Sobre o orgasmo

E depois daquela deliciosa sensação de quase morte que só o orgasmo nos traz. Perguntei a ele que ainda repousava com a cabeça em minhas coxas:

– Me diz… Como você sabe me conduzir de maneira tão deliciosa e certa ao orgasmo? O que faz você saber que estou me excitando, quase chegando “lá”?”

– É simples, eu apenas leio os sinais do teu corpo.

– Me explica…

– Quando me delicio entre as tuas pernas, te sinto como um carrinho de montanha russa. Que vai subindo lentamente, você vai se concentrando, ofegando, teu clitóris enrijecendo em minha boca, eu aumento o ritmo, você se entrega e quando o tal carrinho finalmente chega ao topo da montanha russa, você se solta, como quem se lança a uma queda livre, teu corpo estremece, sinto tua xota pulsar em minha boca, contrair, teu sabor muda, é mais líquido, só tenho vontade de te beber. Aos poucos te sinto acalmar o corpo, a respiração… E é delicioso quando te sinto apertar docemente minha cabeça entre as suas coxas.

Eu sempre soube o que senti quando tive um orgasmo, uma desorientação gostosa que cega e te tira do mundo por uns segundos que parecem uma eternidade, mas nunca entendi como o outro conseguia me fazer chegar lá. Como sou curiosa perguntei e recebi a resposta acima. É claro que ele é um poeta e sabe usar as palavras, mas… Fiquei encantada ao saber que o meu corpo dá sinais que podem ser lidos. Acredito que com todos os corpos é assim.

Recentemente, um leitora enviou uma mensagem onde comenta:

B. quando vc fala sobre seus orgasmos parece ser algo tão prático e bom de fato. Isso não ocorre comigo com freqüência, acho que só tive um verdadeiro orgasmo quando me masturbei pela primeira vez aos 10 anos, senti algo indescritível, mas que nunca mais voltou. É claro que estou falando sobre algo delicado com vc já que isso envolve questões de organismo e psicologia, meus orgasmos são vazios e muito rápidos, simplesmente não sei o que fazer, até prefiro os deixar de lado…
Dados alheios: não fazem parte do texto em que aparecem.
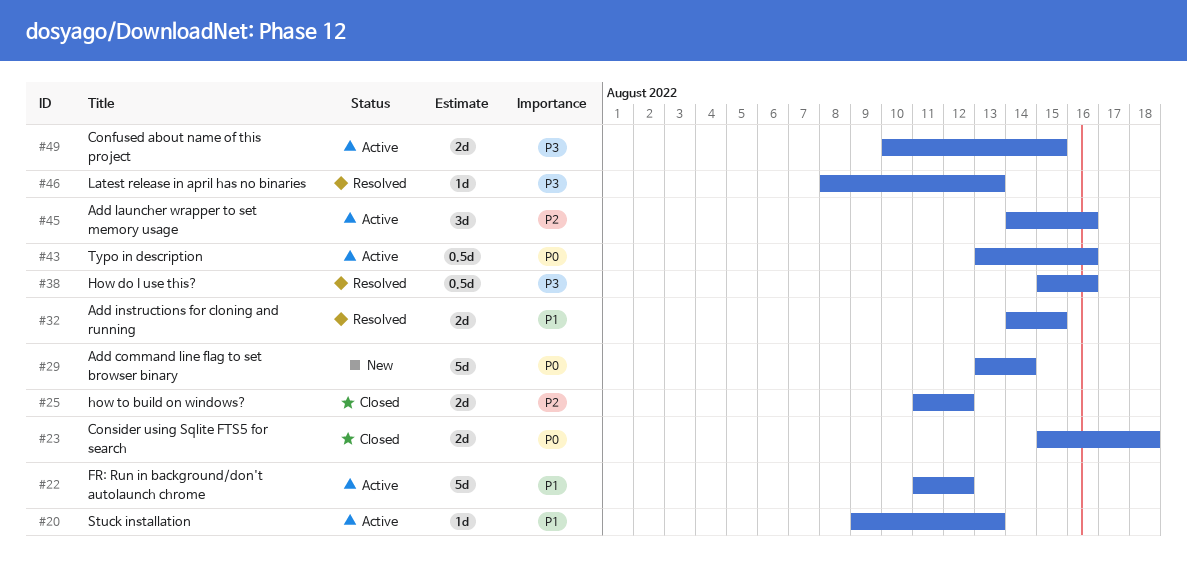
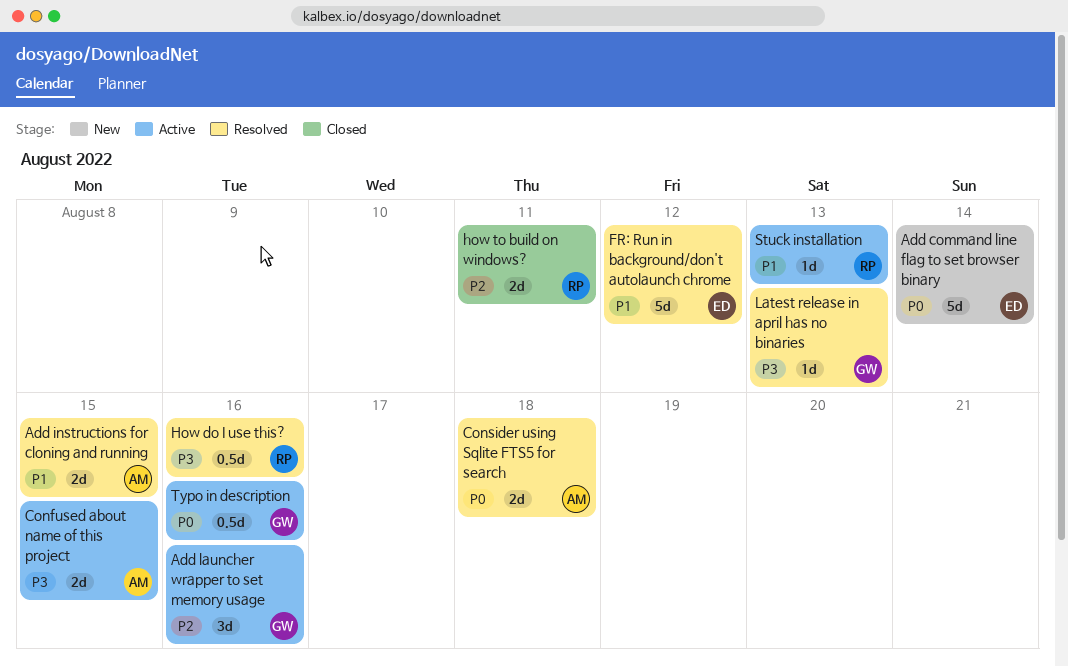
Consider using Sqlite FTS5 for search, status: Closed -> Resolved
FR: Run in background/don't autolaunch chrome, status: Active -> Resolved
how to build on windows?, due: Aug 12 -> Aug 11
E quando eu li o texto acima me deu até um aperto no peito, sabe… Não sei nada desta leitora, idade, estado civil, nada. E pensei em até que ponto posso estar atrapalhando ao invés de ajudando ao relatar como são os meus orgasmos hoje, aos 37 anos de idade, vinte anos de vida sexual e uns cinqüenta parceiros sexuais no currículo. O prazer não é um mito. E antes mesmo de abordar este assunto aqui, enviei uma resposta curtinha:

Orgasmo é uma conquista, nossa e do outro, mas autoconhecimento ajuda. E muito! Não sei a sua idade, mas sexo passou a ser muito melhor pra mim depois dos 20 e se parar para pensar, excepcional depois dos 30. Portanto, percebo que melhora com o tempo e à medida que a gente se conhece mais.

E acredito que seja bem isso. O orgasmo é uma conquista, tanto o feminino (que tenho conhecimento de causa), quanto o masculino. Que mulher não se sente poderosa ao sentir um pau crescer em sua boca e fazê-lo literalmente explodir em gozo dentro (tem quem goste do gosto da porra) ou fora dela? Ou homem, que como o meu parceiro bem descreveu acima, que consegue ler os sinais do corpo dela a ponto de fazê-la se lançar numa queda livre de prazer? E isto, apenas citando o sexo oral, hein?! Sexo é infinitamente maior e cheio de possibilidades…

Quando me comparo à menina de dezessete anos que eu fui, iniciando uma vida sexual bem capenga, errando, tropeçando, me dando bem e mal, vejo a evolução absurda pela qual passei. Vida é experiência. A nossa vida secreta também.

Uns preferem experimentar em quantidade, outros em qualidade. Uns por amor, outros só por sexo mesmo. Não há certo ou errado, as buscas são pessoais, mas… É preciso buscar sempre, ousar, se lançar, experimentar, repetir o que e como gostar, evitar o que não foi legal e seguir adiante.

Se existe uma dica, esta é, permita-se. Permita-se conhecer (a si mesmo e ao outro), se tocar, experimentar (sem o menor medo de errar)… Acho que só assim a gente se conhece mais. E só quem se conhece bem é capaz de doar-se.